[Dataset entries]
"""

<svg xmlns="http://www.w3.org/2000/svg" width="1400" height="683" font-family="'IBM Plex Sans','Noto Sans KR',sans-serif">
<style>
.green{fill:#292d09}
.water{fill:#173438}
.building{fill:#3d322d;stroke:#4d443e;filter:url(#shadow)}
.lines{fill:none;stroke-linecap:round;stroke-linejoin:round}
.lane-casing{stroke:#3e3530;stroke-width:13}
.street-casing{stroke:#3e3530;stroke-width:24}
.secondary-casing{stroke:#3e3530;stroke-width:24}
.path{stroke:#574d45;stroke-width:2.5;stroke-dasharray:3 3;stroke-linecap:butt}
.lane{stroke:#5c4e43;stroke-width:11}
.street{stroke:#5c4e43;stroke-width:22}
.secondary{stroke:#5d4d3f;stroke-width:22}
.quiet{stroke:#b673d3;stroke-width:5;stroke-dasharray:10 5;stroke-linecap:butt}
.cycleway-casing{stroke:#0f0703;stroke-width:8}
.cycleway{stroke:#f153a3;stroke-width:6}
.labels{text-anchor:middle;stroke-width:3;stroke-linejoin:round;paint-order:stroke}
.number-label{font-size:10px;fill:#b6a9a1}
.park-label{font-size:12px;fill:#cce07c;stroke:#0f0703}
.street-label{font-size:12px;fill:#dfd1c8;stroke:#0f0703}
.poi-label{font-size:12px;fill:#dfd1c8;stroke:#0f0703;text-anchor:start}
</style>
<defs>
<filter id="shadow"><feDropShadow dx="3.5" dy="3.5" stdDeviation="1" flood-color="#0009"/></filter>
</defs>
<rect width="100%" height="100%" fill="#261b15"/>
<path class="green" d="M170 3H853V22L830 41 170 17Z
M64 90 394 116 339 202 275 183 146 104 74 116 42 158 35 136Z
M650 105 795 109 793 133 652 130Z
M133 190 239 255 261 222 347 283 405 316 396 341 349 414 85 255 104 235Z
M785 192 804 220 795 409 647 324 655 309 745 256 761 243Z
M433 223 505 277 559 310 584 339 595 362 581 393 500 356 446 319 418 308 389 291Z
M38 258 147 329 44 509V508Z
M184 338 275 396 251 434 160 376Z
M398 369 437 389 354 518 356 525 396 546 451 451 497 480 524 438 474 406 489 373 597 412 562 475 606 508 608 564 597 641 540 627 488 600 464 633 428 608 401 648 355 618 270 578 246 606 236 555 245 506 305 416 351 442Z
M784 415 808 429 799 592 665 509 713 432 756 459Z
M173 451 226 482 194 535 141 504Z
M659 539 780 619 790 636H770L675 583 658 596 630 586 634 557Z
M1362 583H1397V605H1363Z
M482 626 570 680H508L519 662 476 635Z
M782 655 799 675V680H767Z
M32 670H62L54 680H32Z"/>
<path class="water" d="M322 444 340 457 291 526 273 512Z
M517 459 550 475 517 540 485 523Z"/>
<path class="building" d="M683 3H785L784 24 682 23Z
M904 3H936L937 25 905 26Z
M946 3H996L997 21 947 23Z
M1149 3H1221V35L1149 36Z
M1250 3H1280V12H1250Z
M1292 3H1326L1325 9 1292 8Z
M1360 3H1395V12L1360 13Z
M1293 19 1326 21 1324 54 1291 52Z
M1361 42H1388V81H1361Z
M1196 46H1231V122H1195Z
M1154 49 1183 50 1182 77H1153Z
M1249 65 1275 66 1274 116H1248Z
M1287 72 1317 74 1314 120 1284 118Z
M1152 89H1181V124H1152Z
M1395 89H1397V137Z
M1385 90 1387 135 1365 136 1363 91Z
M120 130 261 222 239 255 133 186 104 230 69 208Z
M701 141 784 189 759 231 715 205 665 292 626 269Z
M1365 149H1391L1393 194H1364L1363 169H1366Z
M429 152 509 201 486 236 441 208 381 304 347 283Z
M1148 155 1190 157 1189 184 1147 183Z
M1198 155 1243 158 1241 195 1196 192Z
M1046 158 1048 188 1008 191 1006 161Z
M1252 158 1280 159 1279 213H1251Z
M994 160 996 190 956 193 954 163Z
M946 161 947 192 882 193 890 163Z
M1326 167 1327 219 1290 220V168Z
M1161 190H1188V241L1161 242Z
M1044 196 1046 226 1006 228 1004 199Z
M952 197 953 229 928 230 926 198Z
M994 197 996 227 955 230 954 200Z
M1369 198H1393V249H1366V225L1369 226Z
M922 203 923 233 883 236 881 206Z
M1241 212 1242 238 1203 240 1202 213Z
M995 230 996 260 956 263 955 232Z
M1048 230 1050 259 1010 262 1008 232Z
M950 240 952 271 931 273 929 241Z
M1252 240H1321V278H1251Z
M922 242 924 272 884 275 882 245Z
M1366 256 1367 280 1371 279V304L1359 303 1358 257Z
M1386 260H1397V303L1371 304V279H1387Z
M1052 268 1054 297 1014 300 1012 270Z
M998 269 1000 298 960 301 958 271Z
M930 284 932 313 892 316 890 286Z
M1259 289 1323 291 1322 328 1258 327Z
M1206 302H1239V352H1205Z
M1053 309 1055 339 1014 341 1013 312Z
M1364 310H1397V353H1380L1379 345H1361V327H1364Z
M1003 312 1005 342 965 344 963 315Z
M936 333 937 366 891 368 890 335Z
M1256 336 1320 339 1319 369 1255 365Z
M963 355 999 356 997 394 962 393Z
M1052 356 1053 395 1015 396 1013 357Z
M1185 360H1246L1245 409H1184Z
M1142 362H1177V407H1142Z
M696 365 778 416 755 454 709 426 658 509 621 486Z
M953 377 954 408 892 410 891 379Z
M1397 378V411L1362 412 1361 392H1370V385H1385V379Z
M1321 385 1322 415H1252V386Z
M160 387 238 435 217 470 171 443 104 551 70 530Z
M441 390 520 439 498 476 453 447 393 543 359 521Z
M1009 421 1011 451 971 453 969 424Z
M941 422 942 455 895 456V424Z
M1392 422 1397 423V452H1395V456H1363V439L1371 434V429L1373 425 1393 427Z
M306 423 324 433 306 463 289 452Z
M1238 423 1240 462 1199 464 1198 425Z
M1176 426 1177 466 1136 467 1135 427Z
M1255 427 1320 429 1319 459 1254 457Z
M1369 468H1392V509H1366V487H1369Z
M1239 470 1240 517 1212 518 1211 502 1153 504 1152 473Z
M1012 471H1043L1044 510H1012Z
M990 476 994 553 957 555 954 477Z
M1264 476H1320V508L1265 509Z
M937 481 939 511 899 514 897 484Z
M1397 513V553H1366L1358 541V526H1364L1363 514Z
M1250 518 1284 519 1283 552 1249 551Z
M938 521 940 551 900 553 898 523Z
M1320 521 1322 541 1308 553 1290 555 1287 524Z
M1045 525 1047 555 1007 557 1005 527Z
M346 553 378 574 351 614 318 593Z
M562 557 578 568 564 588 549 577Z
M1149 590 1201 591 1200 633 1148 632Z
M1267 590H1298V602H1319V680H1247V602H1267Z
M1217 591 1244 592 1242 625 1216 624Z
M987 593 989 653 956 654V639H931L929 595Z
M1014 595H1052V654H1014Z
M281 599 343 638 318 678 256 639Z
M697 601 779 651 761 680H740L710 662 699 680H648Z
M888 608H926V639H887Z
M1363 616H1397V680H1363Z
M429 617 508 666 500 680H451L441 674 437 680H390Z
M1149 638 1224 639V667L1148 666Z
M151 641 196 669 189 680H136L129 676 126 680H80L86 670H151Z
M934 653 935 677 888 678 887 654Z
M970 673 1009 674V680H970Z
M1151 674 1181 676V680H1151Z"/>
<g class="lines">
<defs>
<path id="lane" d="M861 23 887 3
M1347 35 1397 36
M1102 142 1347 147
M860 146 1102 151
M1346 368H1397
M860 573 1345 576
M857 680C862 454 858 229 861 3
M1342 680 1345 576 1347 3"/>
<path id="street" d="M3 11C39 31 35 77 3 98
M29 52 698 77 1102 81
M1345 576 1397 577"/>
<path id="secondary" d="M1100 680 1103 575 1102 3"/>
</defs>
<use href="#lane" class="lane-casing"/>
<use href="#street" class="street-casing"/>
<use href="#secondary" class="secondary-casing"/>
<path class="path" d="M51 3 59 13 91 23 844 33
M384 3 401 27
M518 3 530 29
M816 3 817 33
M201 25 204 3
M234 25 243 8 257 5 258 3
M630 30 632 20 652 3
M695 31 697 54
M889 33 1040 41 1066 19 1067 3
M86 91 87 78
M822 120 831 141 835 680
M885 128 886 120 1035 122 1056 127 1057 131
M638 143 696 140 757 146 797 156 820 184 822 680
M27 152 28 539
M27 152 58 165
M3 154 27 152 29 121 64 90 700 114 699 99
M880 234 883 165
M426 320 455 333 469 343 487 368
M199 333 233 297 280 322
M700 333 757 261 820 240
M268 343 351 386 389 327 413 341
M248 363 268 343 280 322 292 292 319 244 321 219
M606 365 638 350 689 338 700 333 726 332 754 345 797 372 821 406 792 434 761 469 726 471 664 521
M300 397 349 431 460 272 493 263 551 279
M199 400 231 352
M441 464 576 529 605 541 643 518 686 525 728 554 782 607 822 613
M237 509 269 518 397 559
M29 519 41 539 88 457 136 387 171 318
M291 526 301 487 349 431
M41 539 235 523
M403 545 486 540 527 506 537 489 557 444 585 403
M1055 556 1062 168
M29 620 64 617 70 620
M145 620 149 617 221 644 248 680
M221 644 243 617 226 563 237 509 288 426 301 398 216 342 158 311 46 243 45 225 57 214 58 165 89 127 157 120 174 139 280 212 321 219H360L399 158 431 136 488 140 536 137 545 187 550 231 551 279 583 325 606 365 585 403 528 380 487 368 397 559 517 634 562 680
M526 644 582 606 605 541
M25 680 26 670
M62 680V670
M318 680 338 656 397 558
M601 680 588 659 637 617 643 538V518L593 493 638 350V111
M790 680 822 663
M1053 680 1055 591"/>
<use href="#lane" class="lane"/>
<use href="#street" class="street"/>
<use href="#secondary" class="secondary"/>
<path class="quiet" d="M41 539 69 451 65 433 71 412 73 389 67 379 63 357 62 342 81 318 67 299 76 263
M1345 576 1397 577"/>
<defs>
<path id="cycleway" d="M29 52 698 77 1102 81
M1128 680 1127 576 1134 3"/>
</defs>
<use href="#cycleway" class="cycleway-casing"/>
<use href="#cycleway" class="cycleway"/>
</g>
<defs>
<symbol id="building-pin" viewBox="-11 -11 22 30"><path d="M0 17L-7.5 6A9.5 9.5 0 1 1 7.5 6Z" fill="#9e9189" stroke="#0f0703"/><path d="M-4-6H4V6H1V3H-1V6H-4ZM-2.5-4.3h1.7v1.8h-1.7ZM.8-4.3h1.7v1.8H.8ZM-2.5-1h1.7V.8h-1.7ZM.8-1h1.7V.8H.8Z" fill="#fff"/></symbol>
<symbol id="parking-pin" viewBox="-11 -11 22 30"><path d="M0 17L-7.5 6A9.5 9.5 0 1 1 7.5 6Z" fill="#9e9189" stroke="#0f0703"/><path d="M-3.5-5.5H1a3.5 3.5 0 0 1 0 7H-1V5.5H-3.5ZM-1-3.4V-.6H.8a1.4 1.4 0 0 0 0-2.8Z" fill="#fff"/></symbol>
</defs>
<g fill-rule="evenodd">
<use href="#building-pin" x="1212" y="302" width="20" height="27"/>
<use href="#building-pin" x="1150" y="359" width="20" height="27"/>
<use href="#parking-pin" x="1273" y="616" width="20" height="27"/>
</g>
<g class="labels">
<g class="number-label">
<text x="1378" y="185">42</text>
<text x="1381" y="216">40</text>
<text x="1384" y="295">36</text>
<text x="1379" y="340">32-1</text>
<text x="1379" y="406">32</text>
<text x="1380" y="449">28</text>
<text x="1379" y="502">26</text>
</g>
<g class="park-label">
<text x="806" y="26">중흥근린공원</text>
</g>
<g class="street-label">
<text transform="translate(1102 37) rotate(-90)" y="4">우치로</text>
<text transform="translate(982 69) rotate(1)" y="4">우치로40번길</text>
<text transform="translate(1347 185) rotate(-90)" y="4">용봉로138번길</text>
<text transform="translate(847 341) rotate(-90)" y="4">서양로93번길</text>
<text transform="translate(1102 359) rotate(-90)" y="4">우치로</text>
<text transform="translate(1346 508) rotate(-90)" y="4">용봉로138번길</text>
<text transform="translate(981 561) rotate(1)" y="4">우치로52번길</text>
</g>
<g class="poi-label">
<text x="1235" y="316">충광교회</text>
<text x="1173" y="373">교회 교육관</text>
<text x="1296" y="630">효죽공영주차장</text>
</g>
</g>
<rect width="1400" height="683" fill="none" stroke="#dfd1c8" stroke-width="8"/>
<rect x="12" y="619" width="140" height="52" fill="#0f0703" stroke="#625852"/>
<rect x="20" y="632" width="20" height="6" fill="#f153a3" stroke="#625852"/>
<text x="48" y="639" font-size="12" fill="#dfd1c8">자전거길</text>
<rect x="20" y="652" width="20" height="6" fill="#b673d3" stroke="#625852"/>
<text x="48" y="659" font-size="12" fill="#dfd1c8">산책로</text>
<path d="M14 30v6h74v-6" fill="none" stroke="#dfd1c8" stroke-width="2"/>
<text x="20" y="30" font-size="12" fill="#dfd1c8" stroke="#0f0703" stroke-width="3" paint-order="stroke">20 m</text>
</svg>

"""

Exercise
Within the records, on how many lines does the word "shadow" appear? Provide the number alone.

Answer
2